We Rise developed an innovative approach to work experience, giving young people the opportunity to develop skills they are unlikely to learn from school. It focuses support on young people from disadvantaged backgrounds who are less likely to have access to professional networks, inspiration and mentoring.

In The Work Experience Revolution, launched in Brixton’s International House, Abigail Melville explains how We Rise used imagination and collaboration to find new ways to give young people the exposure and experience they need to thrive in a rapidly changing world of work. She calls for: ● Opening up learning places – identifying more spaces where young people can collaborate and learn in professional working environments. ● (Re)discovering a mentoring habit – making sure every teenager has access to good quality, sustained mentoring to help them develop their talent and build connections with the world of work. ● Creating opportunities for real work and

platforms for young people to showcase their talent

– providing more real world projects to give young people 21st century work experience.
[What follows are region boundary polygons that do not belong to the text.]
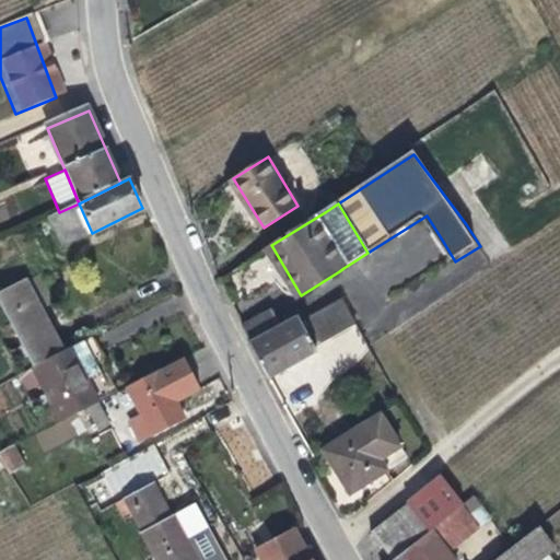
[(0,292),(0,304),(2,310),(34,368),(63,352),(46,324),(32,296),(24,281),(0,292)]
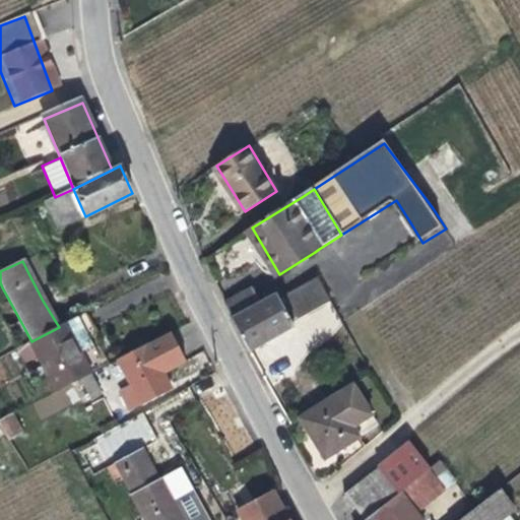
[(225,304),(236,327),(250,348),(284,332),(297,326),(295,321),(334,301),(320,277),(282,296),(279,293),(259,303),(253,290),(225,304)]
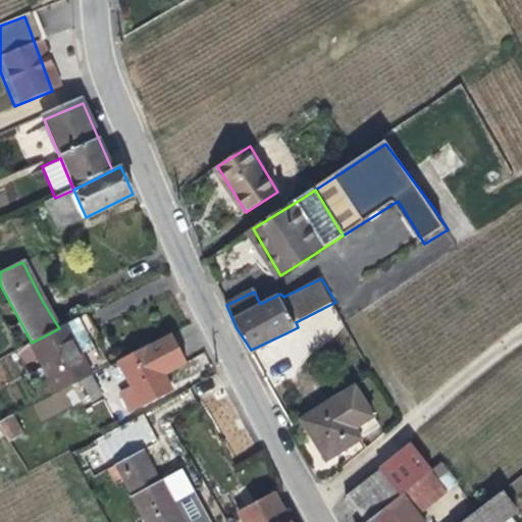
[(80,317),(59,328),(32,343),(60,393),(85,379),(95,374),(109,366),(80,317)]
“We Rise is now able to offer organisations access to the minds of Brixton’s brightest teenagers,” Abigail Melville said.

The launch event also saw the unveiling of the We Rise Edit Box – an editing suite on wheels. We Rise partnered with Clapham Film Unit, a collective of local film-makers, to improve its media output by building the box, with funding from the LHC Community Benefit Fund.
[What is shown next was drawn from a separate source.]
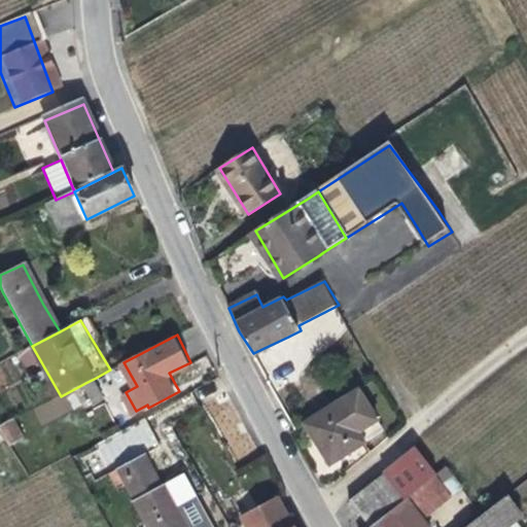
[(288,337),(253,353),(256,359),(290,342),(288,337)]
We Rise in-house architect and chief operating officer Polly Waterworth designed the three-metre-square box from salvaged materials. It can be moved around and partially opened for screenings. The box provides on-site editing for the Clapham Film Unit and for members of the community, especially young Lambeth residents. A The Work Experience Revolution is available online at £8.99 in paperback and £0.77 in ebook.